-- Opening Marker --
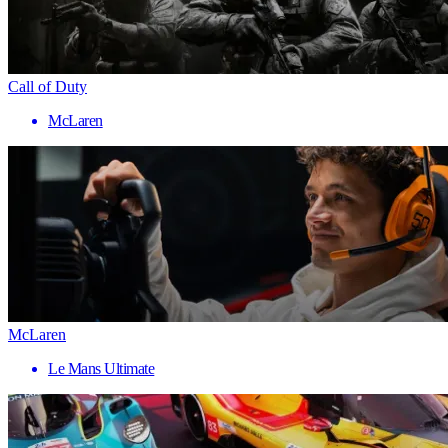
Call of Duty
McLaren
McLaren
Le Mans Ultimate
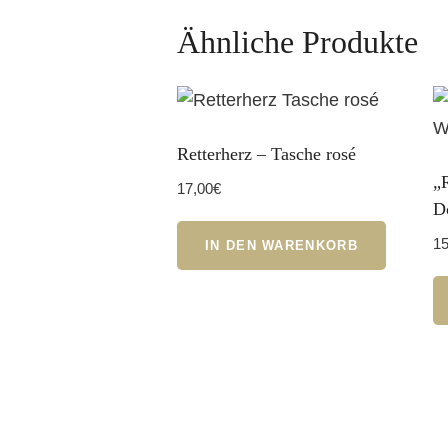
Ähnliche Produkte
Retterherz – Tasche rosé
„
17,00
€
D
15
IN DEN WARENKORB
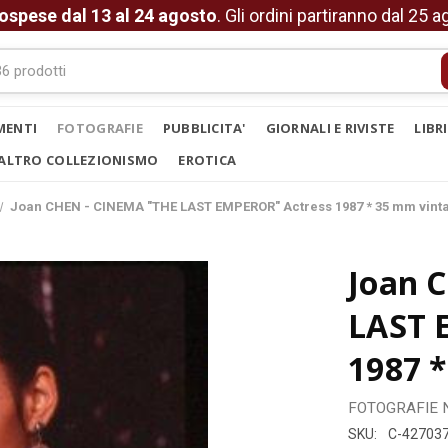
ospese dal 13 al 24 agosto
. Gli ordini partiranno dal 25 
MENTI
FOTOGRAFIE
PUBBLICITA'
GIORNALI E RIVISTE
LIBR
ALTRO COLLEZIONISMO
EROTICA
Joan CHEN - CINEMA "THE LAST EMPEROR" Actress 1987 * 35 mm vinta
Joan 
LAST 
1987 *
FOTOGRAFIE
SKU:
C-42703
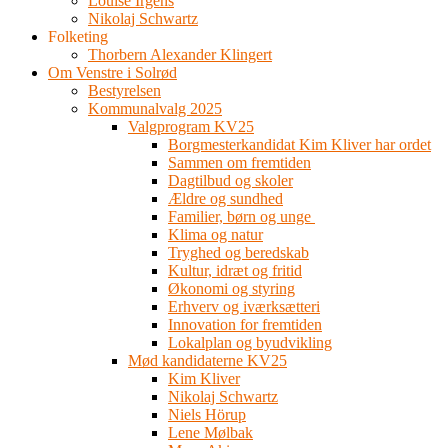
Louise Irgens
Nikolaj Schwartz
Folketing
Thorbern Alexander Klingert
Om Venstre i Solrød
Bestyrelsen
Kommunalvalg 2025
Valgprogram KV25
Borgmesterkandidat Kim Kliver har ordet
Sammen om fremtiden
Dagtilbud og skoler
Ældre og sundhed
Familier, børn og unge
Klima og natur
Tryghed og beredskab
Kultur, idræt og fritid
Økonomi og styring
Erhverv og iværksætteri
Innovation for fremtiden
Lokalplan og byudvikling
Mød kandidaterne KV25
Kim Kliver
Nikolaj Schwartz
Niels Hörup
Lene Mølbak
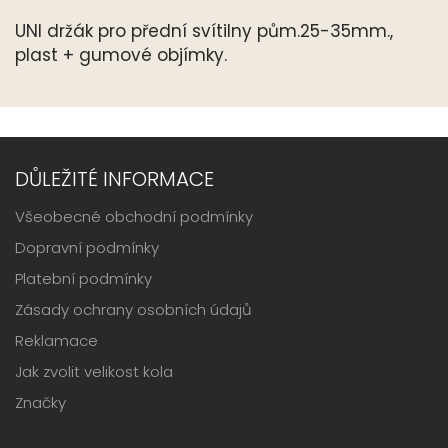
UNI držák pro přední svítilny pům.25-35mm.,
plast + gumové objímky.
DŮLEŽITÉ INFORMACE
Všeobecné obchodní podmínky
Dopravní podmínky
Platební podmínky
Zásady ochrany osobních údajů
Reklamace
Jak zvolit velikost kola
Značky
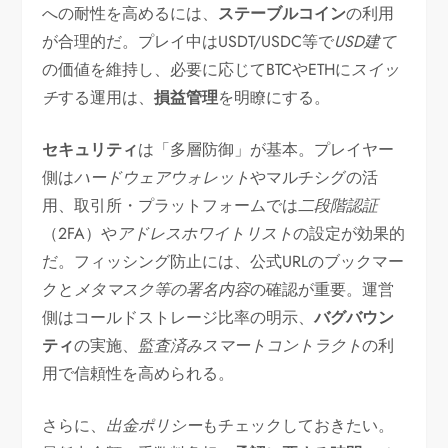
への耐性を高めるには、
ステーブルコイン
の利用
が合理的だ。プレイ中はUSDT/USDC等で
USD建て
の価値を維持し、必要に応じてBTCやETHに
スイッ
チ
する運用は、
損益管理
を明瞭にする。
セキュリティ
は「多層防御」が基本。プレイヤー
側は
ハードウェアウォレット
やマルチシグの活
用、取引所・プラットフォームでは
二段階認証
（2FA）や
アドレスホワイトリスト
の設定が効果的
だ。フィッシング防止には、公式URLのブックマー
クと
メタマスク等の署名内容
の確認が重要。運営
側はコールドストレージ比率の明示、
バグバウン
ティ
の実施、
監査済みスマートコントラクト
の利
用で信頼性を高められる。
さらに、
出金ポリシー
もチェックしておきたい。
-- Closing Marker --
Request: What's needed is a word-for-word retyping of the listing, minus its pictures.

Result of this exercise:
Call of Duty
McLaren
McLaren
Le Mans Ultimate
Ähnliche Produkte
Retterherz – Tasche rosé
„
17,00
€
D
15
IN DEN WARENKORB
ospese dal 13 al 24 agosto
. Gli ordini partiranno dal 25 
MENTI
FOTOGRAFIE
PUBBLICITA'
GIORNALI E RIVISTE
LIBR
ALTRO COLLEZIONISMO
EROTICA
Joan CHEN - CINEMA "THE LAST EMPEROR" Actress 1987 * 35 mm vinta
Joan 
LAST 
1987 *
FOTOGRAFIE
SKU:
C-42703
Louise Irgens
Nikolaj Schwartz
Folketing
Thorbern Alexander Klingert
Om Venstre i Solrød
Bestyrelsen
Kommunalvalg 2025
Valgprogram KV25
Borgmesterkandidat Kim Kliver har ordet
Sammen om fremtiden
Dagtilbud og skoler
Ældre og sundhed
Familier, børn og unge
Klima og natur
Tryghed og beredskab
Kultur, idræt og fritid
Økonomi og styring
Erhverv og iværksætteri
Innovation for fremtiden
Lokalplan og byudvikling
Mød kandidaterne KV25
Kim Kliver
Nikolaj Schwartz
Niels Hörup
Lene Mølbak
UNI držák pro přední svítilny pům.25-35mm.,
plast + gumové objímky.
DŮLEŽITÉ INFORMACE
Všeobecné obchodní podmínky
Dopravní podmínky
Platební podmínky
Zásady ochrany osobních údajů
Reklamace
Jak zvolit velikost kola
Značky
への耐性を高めるには、
ステーブルコイン
の利用
が合理的だ。プレイ中はUSDT/USDC等で
USD建て
の価値を維持し、必要に応じてBTCやETHに
スイッ
チ
する運用は、
損益管理
を明瞭にする。
セキュリティ
は「多層防御」が基本。プレイヤー
側は
ハードウェアウォレット
やマルチシグの活
用、取引所・プラットフォームでは
二段階認証
（2FA）や
アドレスホワイトリスト
の設定が効果的
だ。フィッシング防止には、公式URLのブックマー
クと
メタマスク等の署名内容
の確認が重要。運営
側はコールドストレージ比率の明示、
バグバウン
ティ
の実施、
監査済みスマートコントラクト
の利
用で信頼性を高められる。
さらに、
出金ポリシー
もチェックしておきたい。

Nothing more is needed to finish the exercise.